In typically down-to-earth vein, Sharpe explains that he was moved to explore the presentation of the English monarchy in the early modern era by watching New Labour’s spin doctors at work. The grand question that he has now addressed is a fundamental one: how did the English monarchy engage effectively with its subjects? Put more coarsely: how did successive monarchs persuade them to be loyal and obedient?
There is no doubt that this is a hugely important issue for historians, especially given the massive breakdown in loyalty and obedience that characterises both the mid- and late 17th century. The English were a damnably obstreperous lot and the three kingdoms were a volatile and unstable conglomeration of polities, yet they were all internally at peace most of the time. Although Sharpe does not shy away from the moments when the bond between ruler and ruled dissolved, he is far more interested in the way in which it was created and sustained over the long term, and this book offers some profound insights into the process.
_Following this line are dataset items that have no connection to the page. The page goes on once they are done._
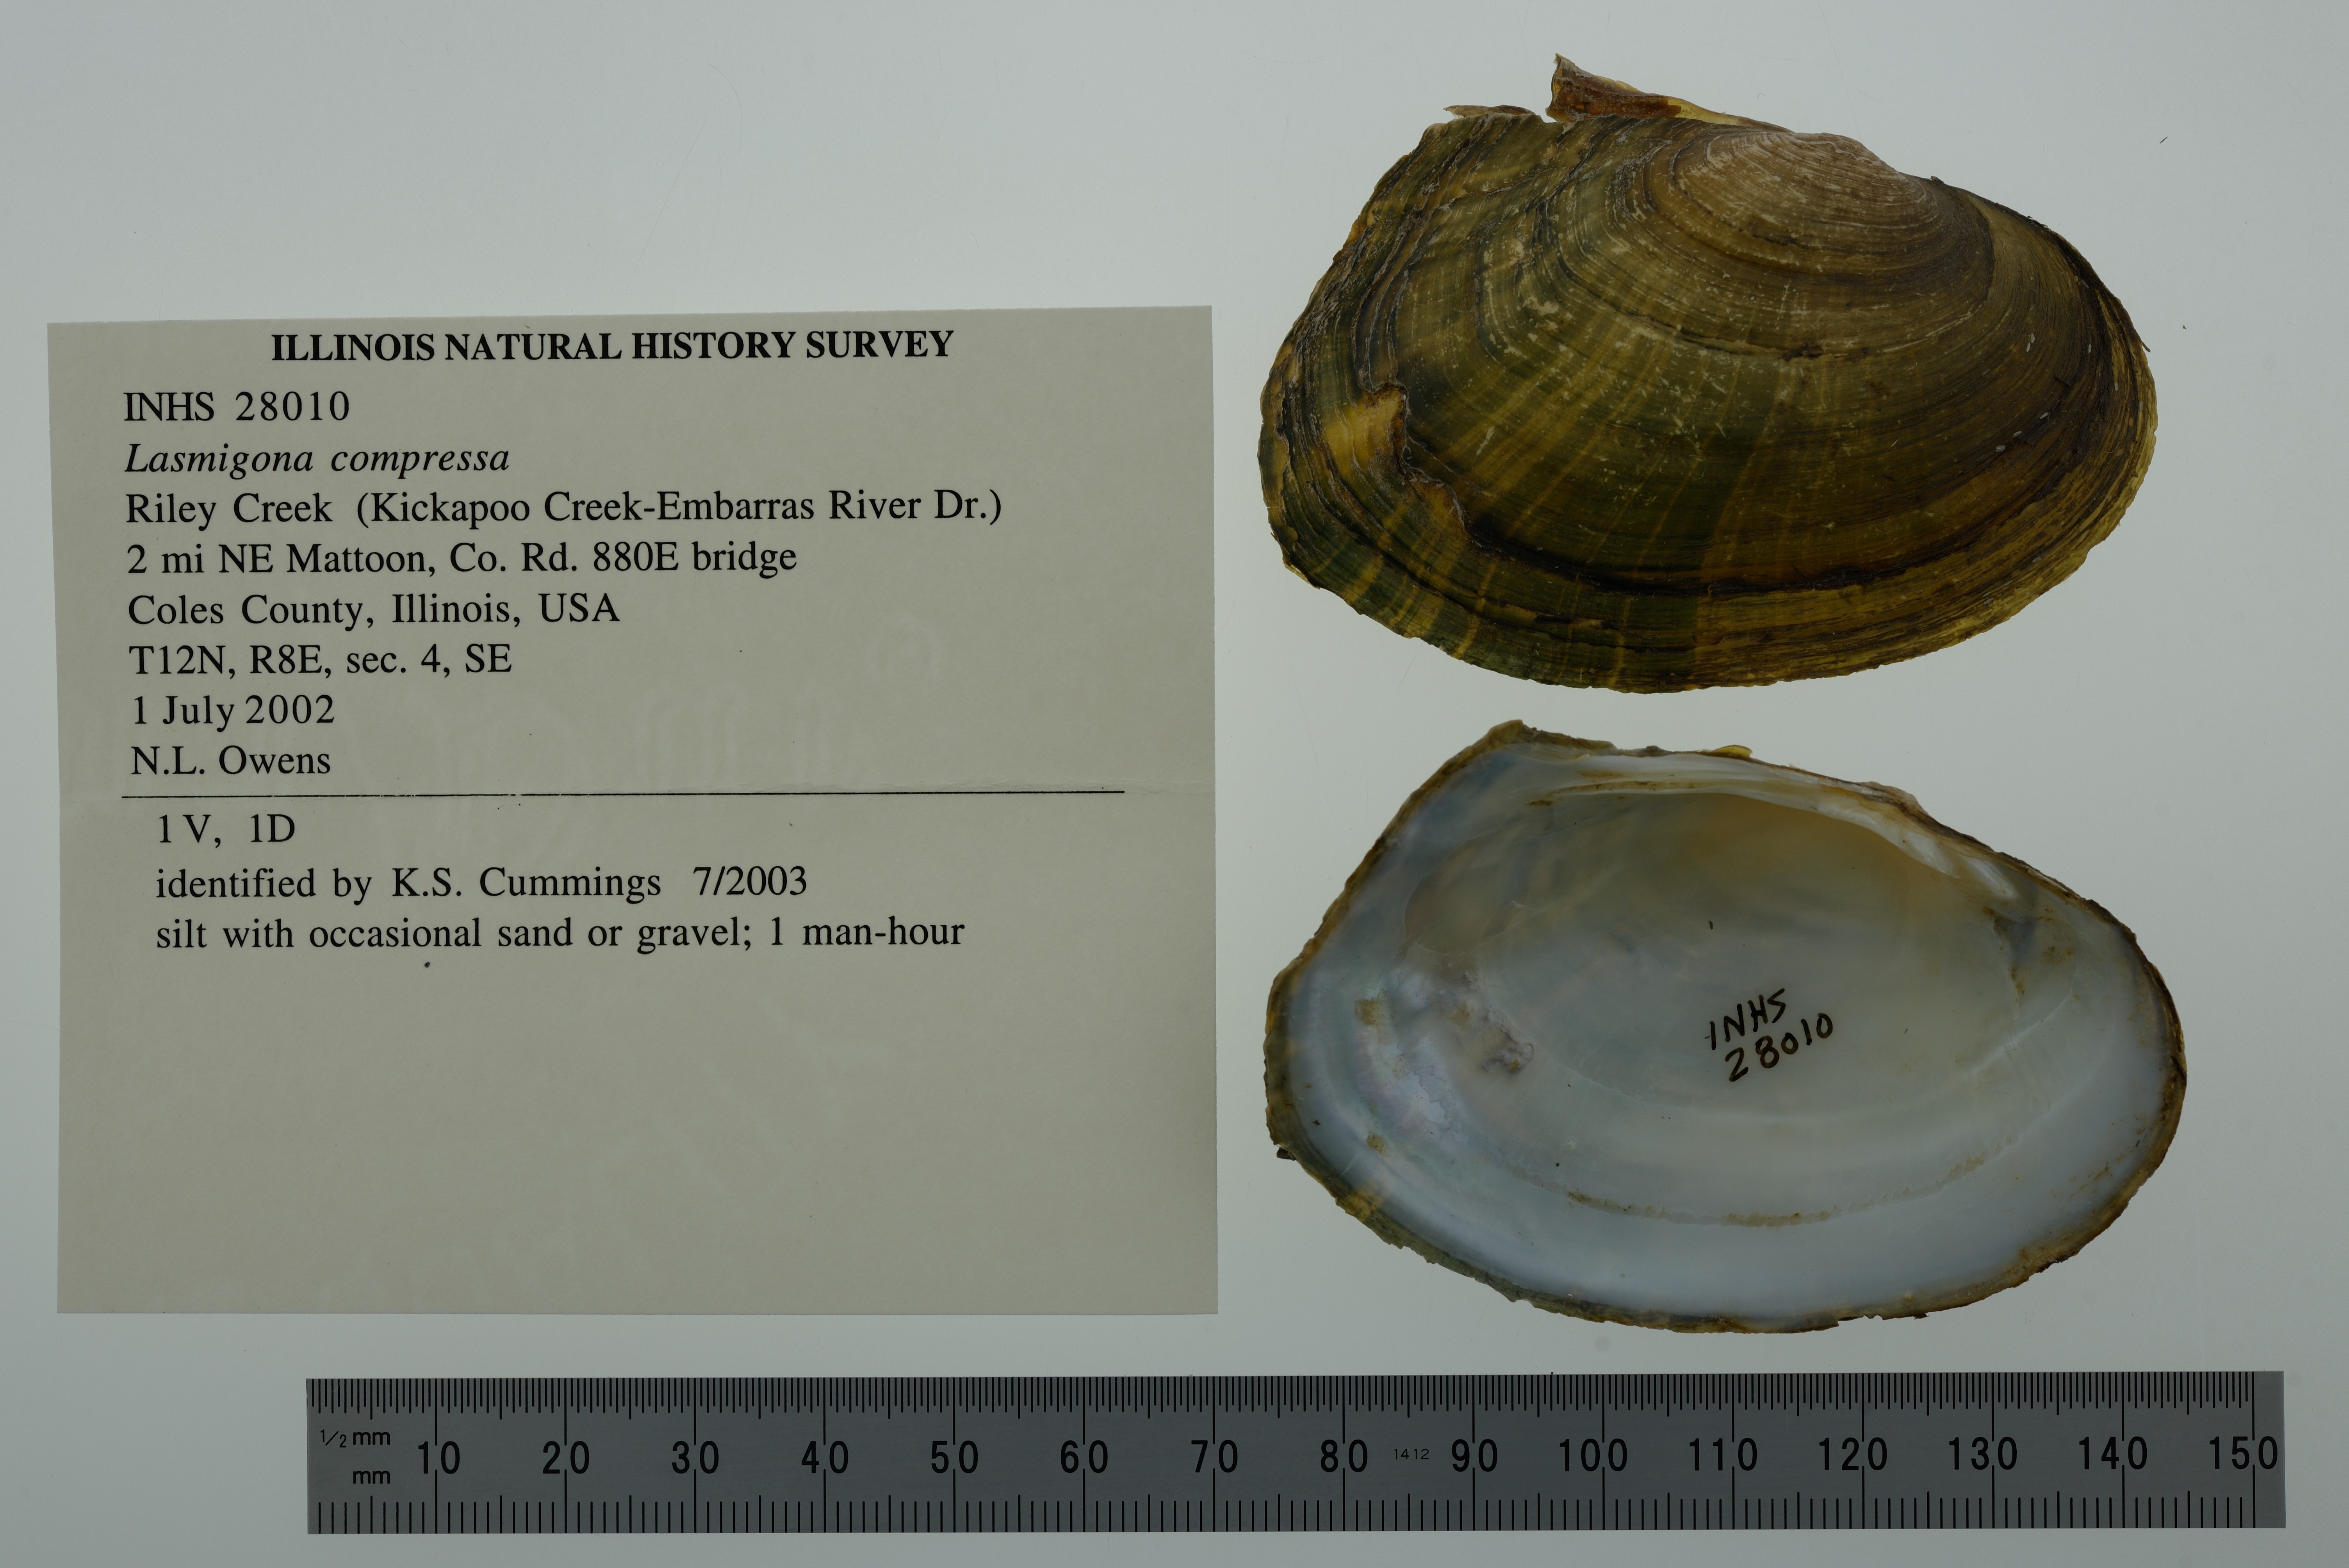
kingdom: Animalia
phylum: Mollusca
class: Bivalvia
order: Unionida
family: Unionidae
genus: Lasmigona
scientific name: Lasmigona compressa
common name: Creek heelsplitter
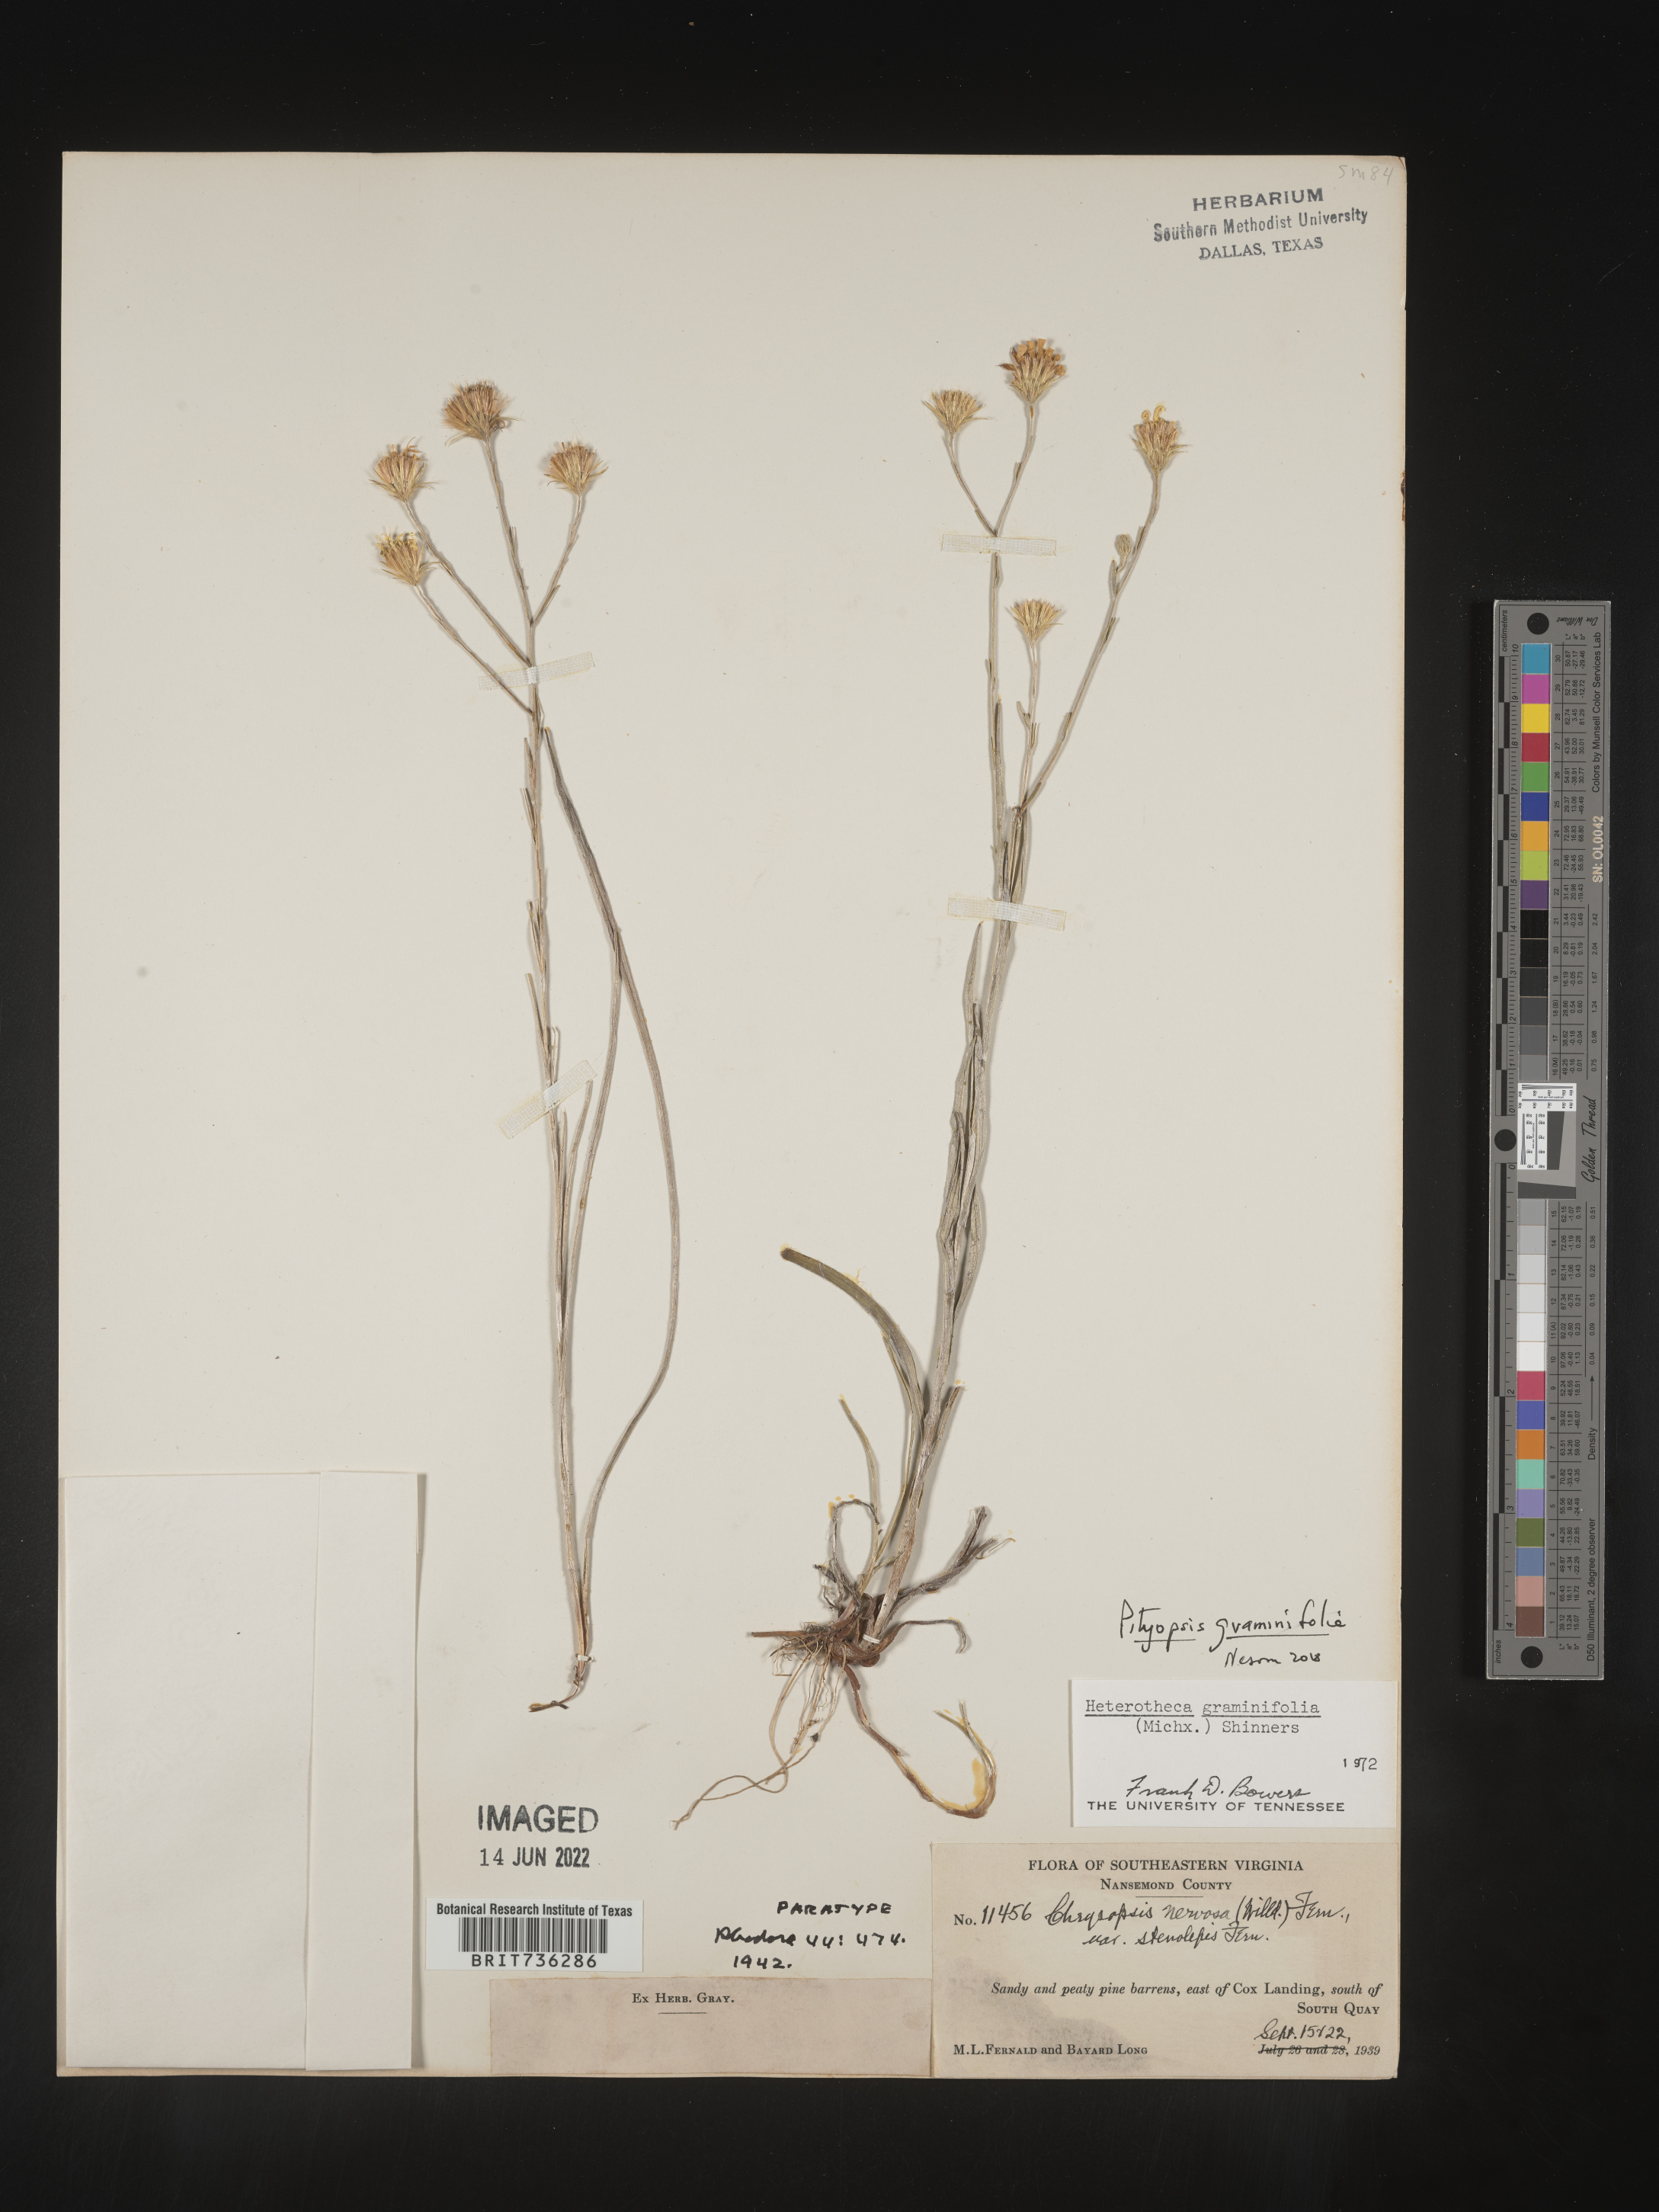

Manufacturing and shoring up allegiance was nothing short of a major cultural industry. Sharpe writes beautifully, and the book is a long, lush walk through the public rituals of monarchy, the depiction of monarchs by artists and hack engravers, wordsmiths and preachers. Sharpe clearly enjoyed exploring the nuances of this world of physical and allegorical spectacle and offers a wealth of examples to illustrate his argument.
And it is a convincing one. Sharpe’s thesis is that whereas Charles II grasped a fundamental truth – that he needed to work at rebuilding the effective ties between monarch and subject by being a public, popular monarch – James II and VII reverted to their father’s more aloof approach, assuming that his people knew and humbly accepted their duty to love and obey him. This failure to understand the limitations of his subjects’ obedience, massively reinforced by his Catholicism, quickly brought on a hugely popular (in England) revolution against him and precipitated the final crisis of the Stuart monarchy. Mary II tried to rebuild the old sacral ties, but William III and II was impatient with the pomp and circumstance of English monarchy. Sharpe sympathetically acknowledges William’s strategic and political problems and his belated attempts to reconnect with his people, but there is no escaping the conclusion that William the soldier was only interested in the men and money that England could provide for the Grand Alliance against Louis XIV.
Anne tried to retrieve the situation when she followed William in 1702, and in many respects succeeded in doing so for her lifetime. Yet although Sharpe argues trenchantly against the image of a stupid and docile woman so long retailed by our historiography, Anne, like Mary and William, was hampered by the implications of the Revolution of 1688. The conditions of monarchy had changed fundamentally: allegiance was due to all three only because of a grand uprising supported by a foreign invasion. The sacral vision of monarchy, painstakingly resurrected by Charles II, was eviscerated – yet not entirely vanquished.
Not all historians will agree with Sharpe’s interpretation. This reviewer (a nasty old-fashioned social-political historian) was left dazzled and admiring of the wonderful scholarship that he displays and the insights that he offers, but still convinced that the more brutal machinery of power (taxmen, soldiers, judges) produced a stronger grip on the people than pictures or sermons. Nonetheless, for all its prodigious length and depth, this book (and the trilogy as a whole) is to be recommended to any student of the period. It will be the starting point for any consideration of the cultural presentation of the early modern English monarchy for the foreseeable future.